Hergé dira plus tard :« J’ai été immédiatement conquis. Car ces dessins étaient très simples. Très simples, frais, robustes, joyeux, et d’une lisibilité parfaite. En quelques traits bien charpentés tout était dit : le décor était indiqué, les acteurs en place ; la comédie pouvait commencer. » 

Benjamin Rabier fait un voyage à moto en Russie, périple très commenté par la presse de l'époque. Hergé s'en inspirera pour la première histoire de son Tintin : "Tintin au pays des Soviets".
Rabier ne tient pas en place (en plus de son job d'illustrateur, il travaille toujours aux Halles et trouve le moyen d'être contrôleur au nouveau cirque de Paris le soir, pour lequel il devient même pendant un temps acrobate jongleur) et il devient l'un des premiers producteurs de dessins animés en 1916 et puis publiciste ; il crée des affiches et des petites animations pour des produits du moment. C'est en 1924 qu'un dessin de Rabier est choisi pour illustrer une boîte de fromage crémeux. C'est la vache qui rit. On lui doit aussi à la même période la baleine des salins du midi.





 
Le sketch du serpent à pattes repris par Hergé dans "Tintin au Congo"

 



Devenu dessinateur animalier, il lance une série d'albums contant les aventures de Gédéon le canard. Il en dessinera 16 jusqu'en 1939, date de son décès.
S'il est souvent évoqué comme l'un des créateurs de la bande dessinée avec son sens du découpage des scènes et le rythme qu'il y imprime, il reste dans les esprits comme celui qui a donné aux animaux visage humain. Avec simplicité et authenticité, beaucoup d'espièglerie mais aussi de poésie, il a sans aucun doute contribué à changer le regard sur ces petites bêtes qu'on appelle nos inférieurs .
Tiens, faudrait que je vérifie s'il était végétarien ce monsieur là...


1 commentaire:

  1. Je le connais bien le Benjamin, forcément, je porte son patronyme ! C'était le nom de mon papa.
    Malheureusement Benjamin n'est pas mon aïeul, ce que je regrette infiniment évidemment.
    Ce qui est drôle par contre c'est que mon chéri s'appelle Benjamin.

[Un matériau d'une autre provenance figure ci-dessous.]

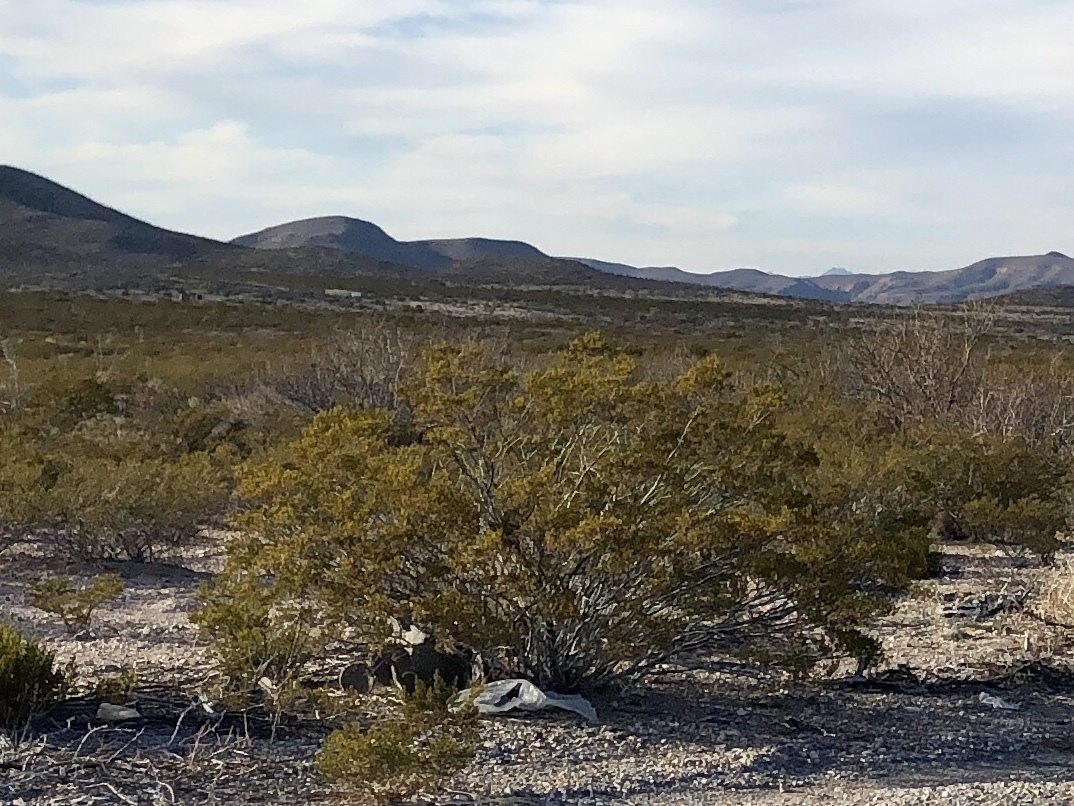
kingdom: Plantae
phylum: Tracheophyta
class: Magnoliopsida
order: Zygophyllales
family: Zygophyllaceae
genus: Larrea
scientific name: Larrea tridentata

    Quand j'ai passé mon entretien pour entrer en école de dessin publicitaire en 1992, on m'a demandé si je connaissais Benjamin Rabier. J'ai bien sûr répondu avec ce que je connaissais de lui à l'époque, à savoir la paternité de la Vache qui rit. C'est apparemment ce qui a motivé le fait que j'ai été prise !
    J'espère pouvoir lui consacrer aussi un grand sujet sur mon blog un de ces 4.